Chart interpretation exercises
--- --- ---
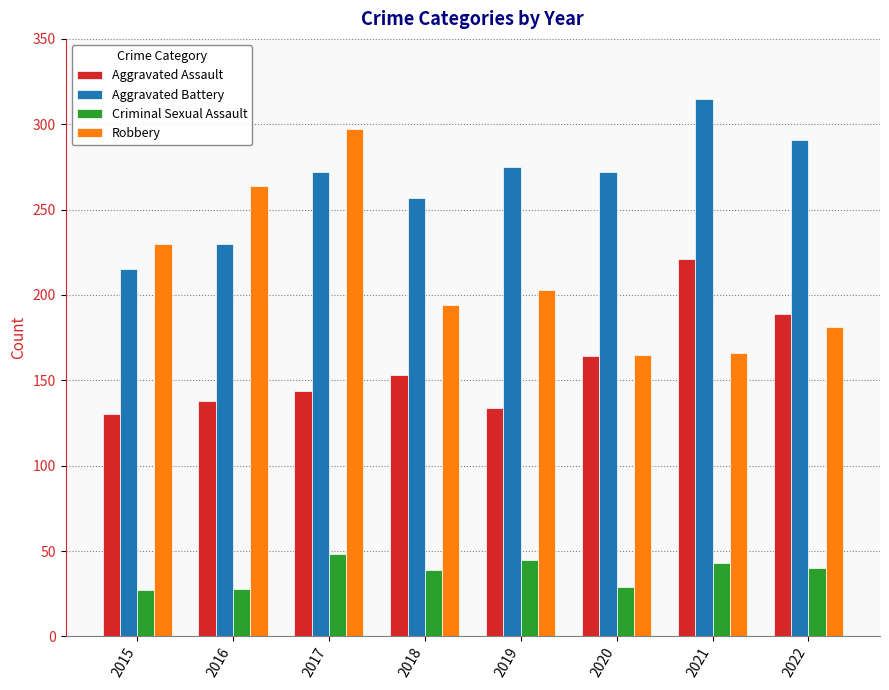

What are all the series names shown in the legend?

Aggravated Assault, Aggravated Battery, Criminal Sexual Assault, Robbery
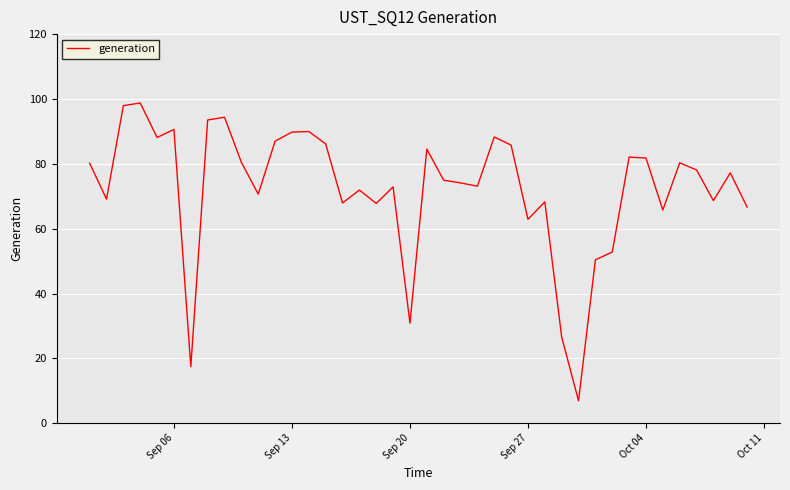

What is the maximum value shown in the chart?

98.8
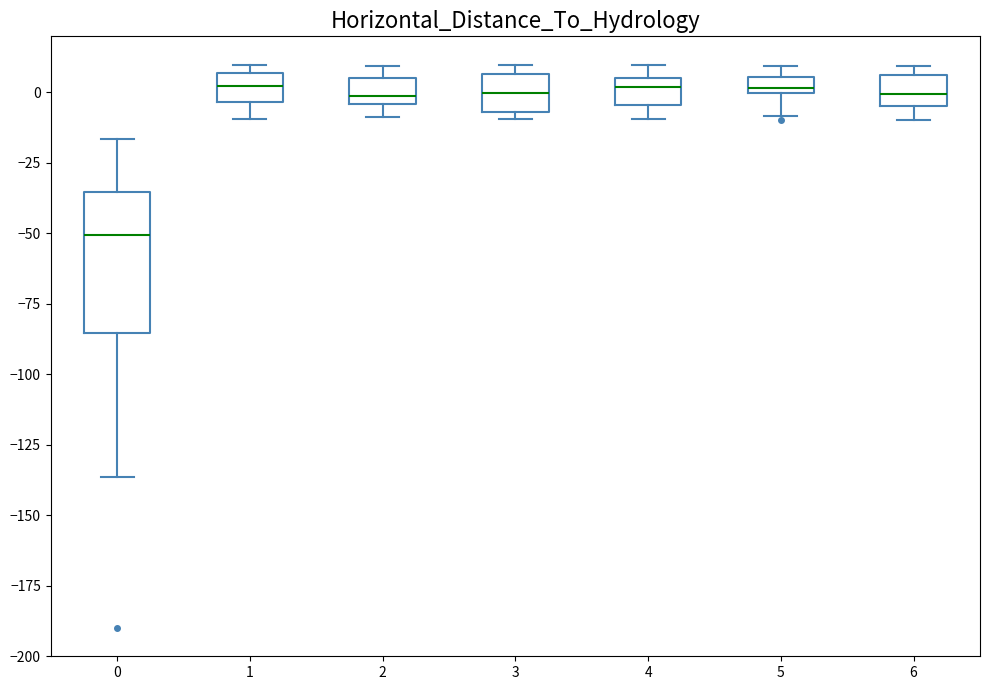

Where is the upper edge of the box at x = 2 on the y-axis? The values are not printed on the chart, so give them approximately, as read against the axis.

5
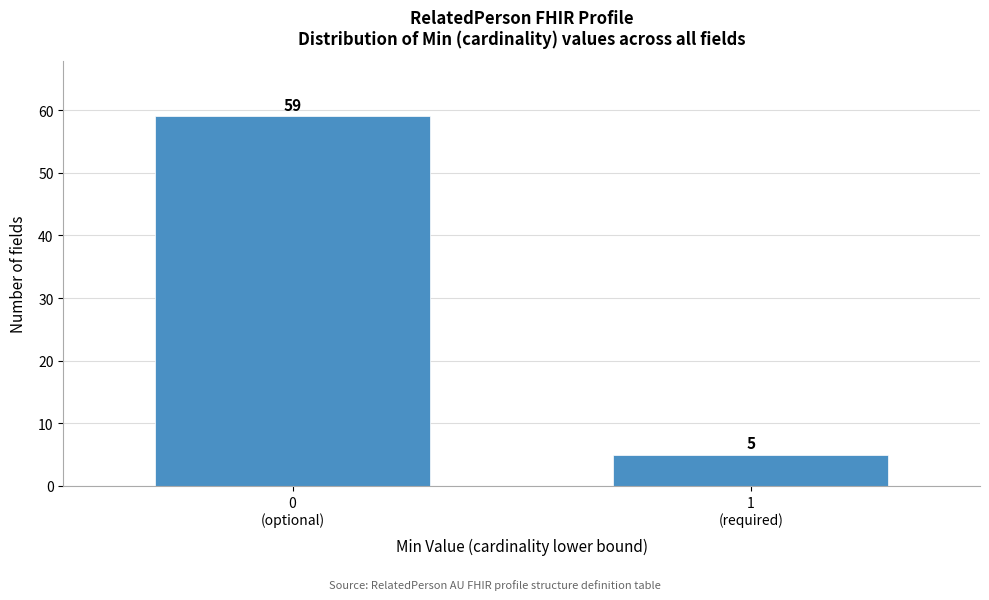

Reading left to right, what are all the values shown in this chart?

59	5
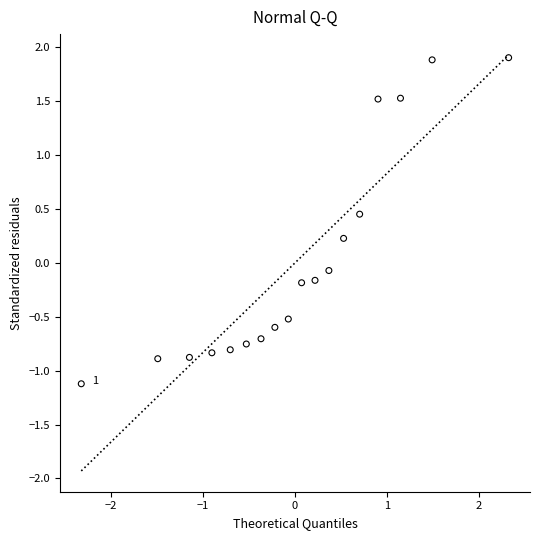

What is the range of Y values (max minus min)?

3.0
--- --- ---
Convert every line of the records above into a Markdown table with the columns Row and Text, numbering each line in Row and skipping blank lines. Leave the pictures out of the table.

— Solution to this exercise —
| Row | Text |
|---|---|
| 1 | What are all the series names shown in the legend? |
| 2 | Aggravated Assault, Aggravated Battery, Criminal Sexual Assault, Robbery |
| 3 | What is the maximum value shown in the chart? |
| 4 | 98.8 |
| 5 | Where is the upper edge of the box at x = 2 on the y-axis? The values are not printed on the chart, so give them approximately, as read against the axis. |
| 6 | 5 |
| 7 | Reading left to right, what are all the values shown in this chart? |
| 8 | 59	5 |
| 9 | What is the range of Y values (max minus min)? |
| 10 | 3.0 |